Let us first explore the significance of Mary and Joseph's exclusion from the inn. In it there was room for the wealthy Pharisees who were the aristocrats of the Lord's day. There was also room in the inn for the Sadducees, who were the skeptics of those days, denying the life after death. There was room for the learned scribe and also for the arrogant priest. The inn-keeper found room for all of those people, but when Mary and Joseph knocked at his door, he said, "There is no room for you in the inn.

The Writings tell us that the inn represented the education of the Jewish Church because, just as the body is fed and housed in an inn, so the mind of man is fed by the education offered at his day and is nourished by it. In fact, that is where he lives in the spiritual inn which is the basis of his thinking. The Jewish education of the Lord's day led men to believe that the Messiah would be a great king, a national hero, a fighting man, a victorious conqueror, one who would break the yoke of Rome from off their necks. That is why they all rejected our Lord, except a handful of people. His own people rejected Him because there was no room in the education of His day for what He had to offer. We who are striving to establish New Church education think that there is a close parallel with the schools of today. The schools of today have room in their curricula for studies that lead to success. They can educate fine business men. They can give boys a training that will enable them to earn good livings. They can make masters and doctors out of them. They can take girls and put them in a finishing school and give them the social graces and dancing and music and enable them to get along smoothly with their fellow men; but in all our public schools, because of their very nature, religion is ruled out. There is no room for the Lord in the inn of our modern education except in those religious schools such as our own, which we conduct separate from the public schools at our additional expense. Only so can we provide room in the inn of our education to fill the minds of our children with the faith that there is One God in One Person who is the Lord Jesus Christ. This fundamental truth shall enter as a dominant thought into all our teaching into geography, mathematics, history and all other subjects, so that the Lord shall be in all of the instruction that we give. That is what we believe, and that is what we strive in our hearts to do! The Lord could not be born in the inn of Bethlehem because it represented the education of His day. In a beautiful passage from the Writings, in the Apocalypse Explained, it is said, "If it had pleased the Lord He might have been born in a most splendid palace and have been laid in a bed adorned with precious stones; but He would thus have been with such as were in no doctrine of truth, and there would have been no heavenly representation." (706:12)

WRITTEN INSTRUCTION A: Reproduce verbatim the portion of the passage about the inn that begins at the words "Let us first" and stops after the words "in the inn.".
WRITTEN INSTRUCTION B: According to the passage about the inn, why did the Lord's own people reject Him? Answer in one to three sentences.
The items are not needed for this work.

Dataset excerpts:
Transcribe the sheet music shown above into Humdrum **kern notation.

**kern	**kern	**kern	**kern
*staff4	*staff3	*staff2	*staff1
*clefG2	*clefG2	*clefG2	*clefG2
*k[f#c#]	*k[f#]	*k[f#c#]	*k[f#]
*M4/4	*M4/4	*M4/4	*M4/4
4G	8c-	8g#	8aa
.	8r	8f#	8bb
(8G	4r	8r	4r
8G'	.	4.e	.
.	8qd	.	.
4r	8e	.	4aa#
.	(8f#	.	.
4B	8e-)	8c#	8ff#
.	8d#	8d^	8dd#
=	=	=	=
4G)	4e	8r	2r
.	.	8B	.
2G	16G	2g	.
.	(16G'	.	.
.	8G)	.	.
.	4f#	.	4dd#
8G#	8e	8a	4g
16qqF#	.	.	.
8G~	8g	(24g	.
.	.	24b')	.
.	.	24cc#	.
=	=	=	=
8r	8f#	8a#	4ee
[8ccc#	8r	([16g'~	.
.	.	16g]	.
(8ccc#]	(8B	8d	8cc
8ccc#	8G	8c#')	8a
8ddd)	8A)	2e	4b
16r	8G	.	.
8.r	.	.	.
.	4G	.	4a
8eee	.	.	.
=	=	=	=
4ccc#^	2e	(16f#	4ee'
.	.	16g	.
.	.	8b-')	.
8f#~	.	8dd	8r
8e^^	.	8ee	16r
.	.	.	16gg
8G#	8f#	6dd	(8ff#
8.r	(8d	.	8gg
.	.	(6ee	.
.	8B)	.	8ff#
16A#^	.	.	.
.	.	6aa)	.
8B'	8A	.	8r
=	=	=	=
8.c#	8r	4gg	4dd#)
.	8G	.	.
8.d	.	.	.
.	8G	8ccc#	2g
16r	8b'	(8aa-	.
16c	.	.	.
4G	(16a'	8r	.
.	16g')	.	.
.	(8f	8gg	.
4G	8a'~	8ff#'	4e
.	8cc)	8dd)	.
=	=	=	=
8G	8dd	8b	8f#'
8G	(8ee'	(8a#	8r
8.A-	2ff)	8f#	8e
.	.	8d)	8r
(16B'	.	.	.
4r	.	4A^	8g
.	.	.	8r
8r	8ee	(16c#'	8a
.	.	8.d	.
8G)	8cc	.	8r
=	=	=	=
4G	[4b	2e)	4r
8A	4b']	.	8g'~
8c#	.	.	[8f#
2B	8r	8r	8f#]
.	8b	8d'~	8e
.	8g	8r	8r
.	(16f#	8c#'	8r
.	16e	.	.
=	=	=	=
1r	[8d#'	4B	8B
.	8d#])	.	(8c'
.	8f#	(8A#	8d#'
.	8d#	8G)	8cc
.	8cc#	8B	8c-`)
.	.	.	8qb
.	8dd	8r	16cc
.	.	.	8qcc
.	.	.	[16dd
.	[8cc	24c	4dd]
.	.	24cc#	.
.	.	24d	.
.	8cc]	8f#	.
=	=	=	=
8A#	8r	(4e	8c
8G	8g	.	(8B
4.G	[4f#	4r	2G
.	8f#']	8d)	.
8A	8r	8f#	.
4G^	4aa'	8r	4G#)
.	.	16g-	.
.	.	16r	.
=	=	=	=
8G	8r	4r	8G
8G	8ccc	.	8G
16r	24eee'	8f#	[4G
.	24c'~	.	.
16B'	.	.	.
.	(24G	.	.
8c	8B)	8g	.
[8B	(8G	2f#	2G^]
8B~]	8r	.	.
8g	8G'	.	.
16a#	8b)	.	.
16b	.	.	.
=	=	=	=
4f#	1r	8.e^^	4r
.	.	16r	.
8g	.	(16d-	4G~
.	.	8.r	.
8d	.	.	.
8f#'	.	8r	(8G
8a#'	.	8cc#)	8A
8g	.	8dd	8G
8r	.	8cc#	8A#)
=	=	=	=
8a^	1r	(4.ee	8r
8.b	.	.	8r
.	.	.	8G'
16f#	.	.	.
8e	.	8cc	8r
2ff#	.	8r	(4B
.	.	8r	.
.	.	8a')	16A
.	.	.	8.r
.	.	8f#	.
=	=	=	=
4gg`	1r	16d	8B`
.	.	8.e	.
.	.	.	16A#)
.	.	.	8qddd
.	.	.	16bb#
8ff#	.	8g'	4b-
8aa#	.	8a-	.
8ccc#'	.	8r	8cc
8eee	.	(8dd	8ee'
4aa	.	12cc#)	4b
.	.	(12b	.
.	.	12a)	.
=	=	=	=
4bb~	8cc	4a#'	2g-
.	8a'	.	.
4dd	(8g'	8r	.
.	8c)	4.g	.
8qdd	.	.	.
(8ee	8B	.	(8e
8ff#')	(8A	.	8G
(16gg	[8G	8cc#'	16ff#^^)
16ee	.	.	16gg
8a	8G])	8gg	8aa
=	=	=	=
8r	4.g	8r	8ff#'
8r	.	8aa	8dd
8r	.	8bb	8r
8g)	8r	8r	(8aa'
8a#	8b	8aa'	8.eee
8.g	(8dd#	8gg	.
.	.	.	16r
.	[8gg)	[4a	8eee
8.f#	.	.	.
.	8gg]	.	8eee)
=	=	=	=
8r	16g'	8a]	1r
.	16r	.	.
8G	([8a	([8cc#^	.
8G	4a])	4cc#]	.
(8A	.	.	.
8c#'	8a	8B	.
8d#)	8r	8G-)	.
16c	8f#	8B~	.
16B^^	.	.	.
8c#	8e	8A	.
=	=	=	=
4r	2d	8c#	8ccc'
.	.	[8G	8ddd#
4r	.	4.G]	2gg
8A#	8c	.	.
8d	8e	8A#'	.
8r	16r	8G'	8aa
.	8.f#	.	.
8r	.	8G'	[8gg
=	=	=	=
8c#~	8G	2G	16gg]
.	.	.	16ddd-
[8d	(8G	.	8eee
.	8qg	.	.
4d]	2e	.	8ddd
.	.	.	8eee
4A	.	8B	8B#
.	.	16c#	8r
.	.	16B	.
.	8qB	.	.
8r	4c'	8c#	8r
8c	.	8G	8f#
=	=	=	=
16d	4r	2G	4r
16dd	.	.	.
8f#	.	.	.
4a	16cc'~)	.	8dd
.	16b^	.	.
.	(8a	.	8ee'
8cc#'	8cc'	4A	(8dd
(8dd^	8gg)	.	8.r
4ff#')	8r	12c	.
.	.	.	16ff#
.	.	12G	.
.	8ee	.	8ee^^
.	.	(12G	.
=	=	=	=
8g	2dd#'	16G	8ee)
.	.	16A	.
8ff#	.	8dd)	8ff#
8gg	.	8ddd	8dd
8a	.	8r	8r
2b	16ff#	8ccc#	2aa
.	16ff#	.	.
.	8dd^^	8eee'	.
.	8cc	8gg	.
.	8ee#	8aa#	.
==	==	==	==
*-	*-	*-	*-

TASK RESPONSE A:
Let us first explore the significance of Mary and Joseph's exclusion from the inn. In it there was room for the wealthy Pharisees who were the aristocrats of the Lord's day. There was also room in the inn for the Sadducees, who were the skeptics of those days, denying the life after death. There was room for the learned scribe and also for the arrogant priest. The inn-keeper found room for all of those people, but when Mary and Joseph knocked at his door, he said, "There is no room for you in the inn.

TASK RESPONSE B: They rejected Him because the education of His day had no room for what He had to offer. That Jewish education had led them to believe the Messiah would be a great king and victorious conqueror who would break the yoke of Rome from off their necks.